RECORDS SUPPLIED:
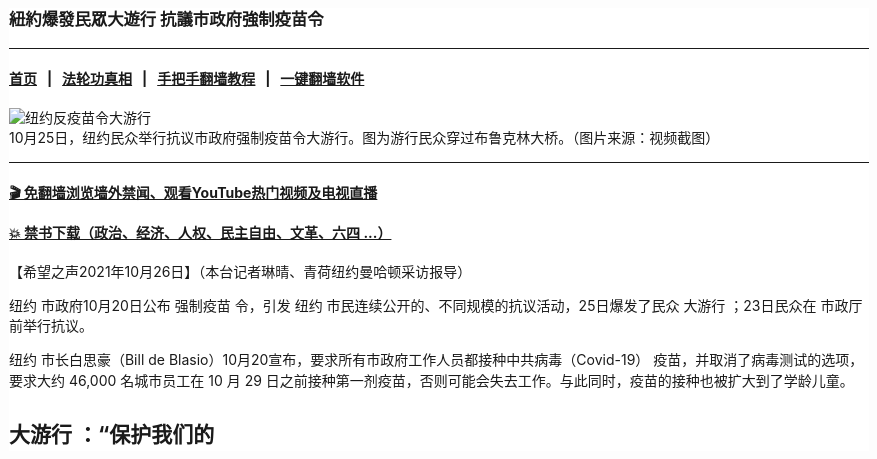 ### 紐約爆發民眾大遊行 抗議市政府強制疫苗令 
------------------------

#### [首页](https://github.com/gfw-breaker/banned-news3/blob/master/README.md) &nbsp;&nbsp;|&nbsp;&nbsp; [法轮功真相](https://github.com/begood0513/basic/blob/master/README.md)  &nbsp;&nbsp;|&nbsp;&nbsp; [手把手翻墙教程](https://github.com/gfw-breaker/guides/wiki)  &nbsp;&nbsp;|&nbsp;&nbsp; [一键翻墙软件](https://github.com/gfw-breaker/nogfw/blob/master/README.md)  



<div><img alt="纽约反疫苗令大游行" src="https://img.soundofhope.org/2021-10/1635262229401.jpg"/>
<br/><figcaption class="caption">
 10月25日，纽约民众举行抗议市政府强制疫苗令大游行。图为游行民众穿过布鲁克林大桥。（图片来源：视频截图）
</figcaption></div><hr/>

#### [ 🎬  免翻墙浏览墙外禁闻、观看YouTube热门视频及电视直播](https://github.com/gfw-breaker/HelloWorld)

#### [ 💥  禁书下载（政治、经济、人权、民主自由、文革、六四 ...）](https://github.com/gfw-breaker/books/blob/master/README.md)

<div><div class="Content__Wrapper sc-1bvya0-0 grZQxZ">
 <p class="meta-top">
  <span class="meta">
   【希望之声2021年10月26日】（本台记者琳晴、青荷纽约曼哈顿采访报导）
  </span>
 </p>
 <p style="margin-bottom:10px">
  <ok href="/term/9591">
   纽约
  </ok>
  市政府10月20日公布
  <ok href="/term/610001">
   强制疫苗
  </ok>
  令，引发
  <ok href="/term/9591">
   纽约
  </ok>
  市民连续公开的、不同规模的抗议活动，25日爆发了民众
  <ok href="/term/38759">
   大游行
  </ok>
  ；23日民众在
  <ok href="/term/429895">
   市政厅
  </ok>
  前举行抗议。
 </p>
 <p>
  <ok href="/term/9591">
   纽约
  </ok>
  市长白思豪（Bill de Blasio）10月20宣布，要求所有市政府工作人员都接种中共病毒（Covid-19） 疫苗，并取消了病毒测试的选项，要求大约 46,000 名城市员工在 10 月 29 日之前接种第一剂疫苗，否则可能会失去工作。与此同时，疫苗的接种也被扩大到了学龄儿童。
 </p>
 <h2>
  <ok href="/term/38759">
   大游行
  </ok>
  ：“保护我们的
  <ok href="/term/9721">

INSTRUCTIONS FOR THE TASK: Please output the entire listing above verbatim and omit its images.

WRITTEN REPLY:
 ### 紐約爆發民眾大遊行 抗議市政府強制疫苗令 
------------------------

#### [首页](https://github.com/gfw-breaker/banned-news3/blob/master/README.md) &nbsp;&nbsp;|&nbsp;&nbsp; [法轮功真相](https://github.com/begood0513/basic/blob/master/README.md)  &nbsp;&nbsp;|&nbsp;&nbsp; [手把手翻墙教程](https://github.com/gfw-breaker/guides/wiki)  &nbsp;&nbsp;|&nbsp;&nbsp; [一键翻墙软件](https://github.com/gfw-breaker/nogfw/blob/master/README.md)  



<div><img alt="纽约反疫苗令大游行" src="https://img.soundofhope.org/2021-10/1635262229401.jpg"/>
<br/><figcaption class="caption">
 10月25日，纽约民众举行抗议市政府强制疫苗令大游行。图为游行民众穿过布鲁克林大桥。（图片来源：视频截图）
</figcaption></div><hr/>

#### [ 🎬  免翻墙浏览墙外禁闻、观看YouTube热门视频及电视直播](https://github.com/gfw-breaker/HelloWorld)

#### [ 💥  禁书下载（政治、经济、人权、民主自由、文革、六四 ...）](https://github.com/gfw-breaker/books/blob/master/README.md)

<div><div class="Content__Wrapper sc-1bvya0-0 grZQxZ">
 <p class="meta-top">
  <span class="meta">
   【希望之声2021年10月26日】（本台记者琳晴、青荷纽约曼哈顿采访报导）
  </span>
 </p>
 <p style="margin-bottom:10px">
  <ok href="/term/9591">
   纽约
  </ok>
  市政府10月20日公布
  <ok href="/term/610001">
   强制疫苗
  </ok>
  令，引发
  <ok href="/term/9591">
   纽约
  </ok>
  市民连续公开的、不同规模的抗议活动，25日爆发了民众
  <ok href="/term/38759">
   大游行
  </ok>
  ；23日民众在
  <ok href="/term/429895">
   市政厅
  </ok>
  前举行抗议。
 </p>
 <p>
  <ok href="/term/9591">
   纽约
  </ok>
  市长白思豪（Bill de Blasio）10月20宣布，要求所有市政府工作人员都接种中共病毒（Covid-19） 疫苗，并取消了病毒测试的选项，要求大约 46,000 名城市员工在 10 月 29 日之前接种第一剂疫苗，否则可能会失去工作。与此同时，疫苗的接种也被扩大到了学龄儿童。
 </p>
 <h2>
  <ok href="/term/38759">
   大游行
  </ok>
  ：“保护我们的
  <ok href="/term/9721">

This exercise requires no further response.